WASHINGTON — The Pentagon began flying military helicopters and surveillance planes over the U.S. border with Mexico last month as part of an effort to withdraw all but 300 of the National Guard ground troops who have helped patrol the rugged border since mid-2010.
The 19-month deployment of 1,200 National Guard troops on the southwest border has hurt recruiting efforts and threatened to strain diplomatic relations with Mexico, Brian J. Lepore, a director at the U.S. Government and Accountability Office, told a House homeland security subcommittee hearing Tuesday.
About 12 Blackhawk helicopters and several fixed-wing manned surveillance planes began flying regular patrols over the Rio Grande in Texas for a mission called “Operation River Watch II” in March. The 300 troops will fly the aircraft, or analyze intelligence about smuggling routes in command centers miles from the border.

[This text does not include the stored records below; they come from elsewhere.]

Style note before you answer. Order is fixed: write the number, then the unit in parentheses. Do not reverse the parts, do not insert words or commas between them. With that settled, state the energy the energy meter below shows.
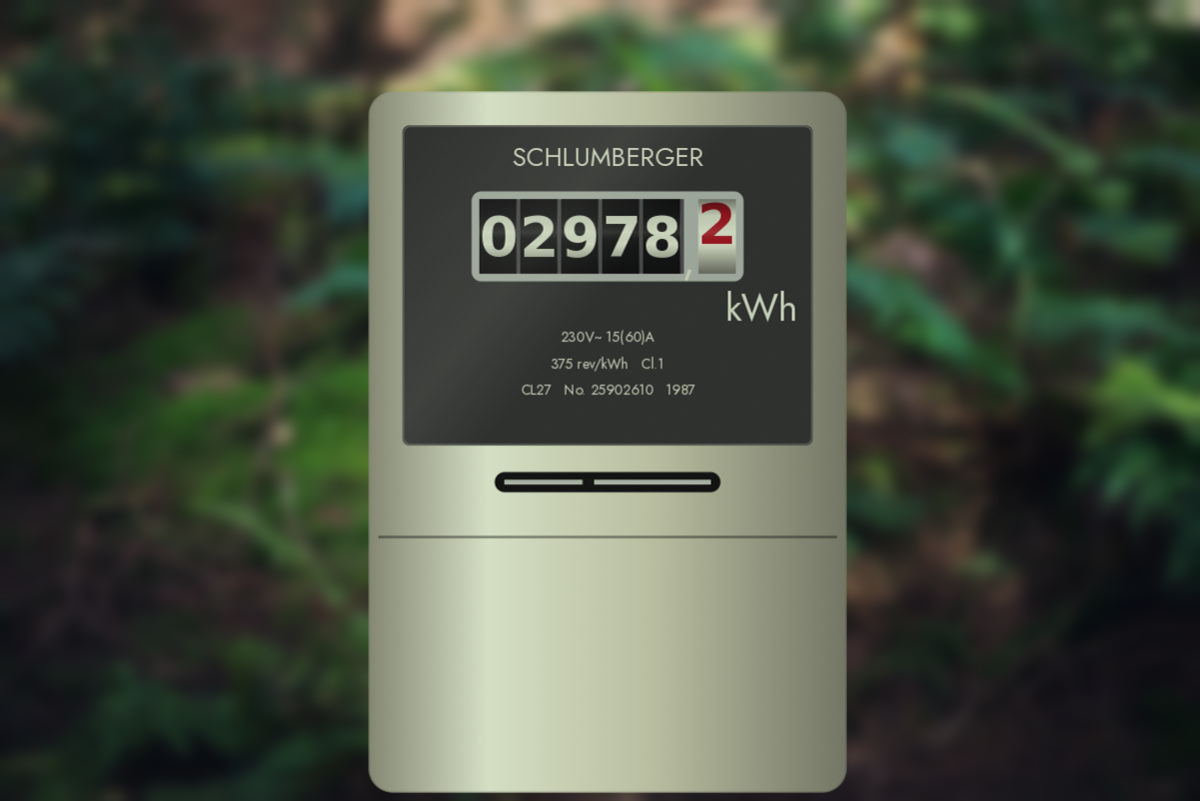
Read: 2978.2 (kWh)
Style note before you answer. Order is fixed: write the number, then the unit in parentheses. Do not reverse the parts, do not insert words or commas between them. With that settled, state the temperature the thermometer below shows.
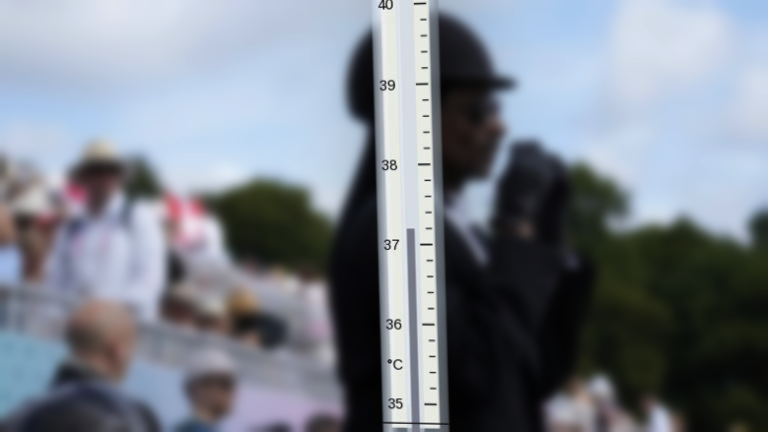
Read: 37.2 (°C)
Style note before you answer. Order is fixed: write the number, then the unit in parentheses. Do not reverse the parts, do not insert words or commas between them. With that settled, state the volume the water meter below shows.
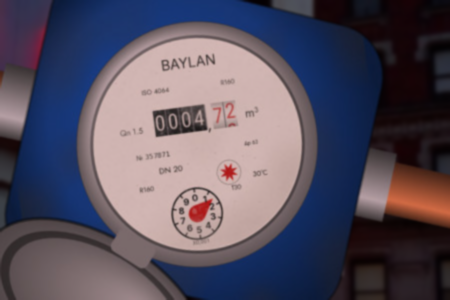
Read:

The Obama administration deployed the National Guard to build access roads for border patrols and to help spot smugglers. The extra manpower was intended to bridge the gap while U.S. Customs and Border Patrol hired an additional 1,200 agents.
In the first year, the National Guard troops helped apprehend 17,887 illegal immigrants and seize 56,342 pounds of marijuana, which was 5.9 percent of all apprehensions and 2.6 percent of marijuana seizures during that time, officials said.
National Guard troops could man watchtowers and stare at closed-circuit television screens of the fence line but were prohibited from making arrests, and officials said morale suffered. The National Guard leadership became concerned that the mission, if extended, could hurt recruitment, according to a GAO report titled “Observations on Costs, Benefits, and Challenges of a Department of Defense Role in Helping to Secure the Southwest Land Border.”
Further use of National Guard troops “could create a perception of a militarized U.S. border with Mexico,” State Department officials told the GAO. The Obama administration has worked with Mexico to strengthen civilian law enforcement agencies to combat drug cartels responsible for thousands of killings.
“We need to have a long-term vision and whole-of-government approach to securing the southwest border that will replace the ad hoc application of resources that has, to date, epitomized our approach to border security,” Rep. Candice Miller, R-Mich., who chairs the subcommittee on border and maritime security, said in a statement.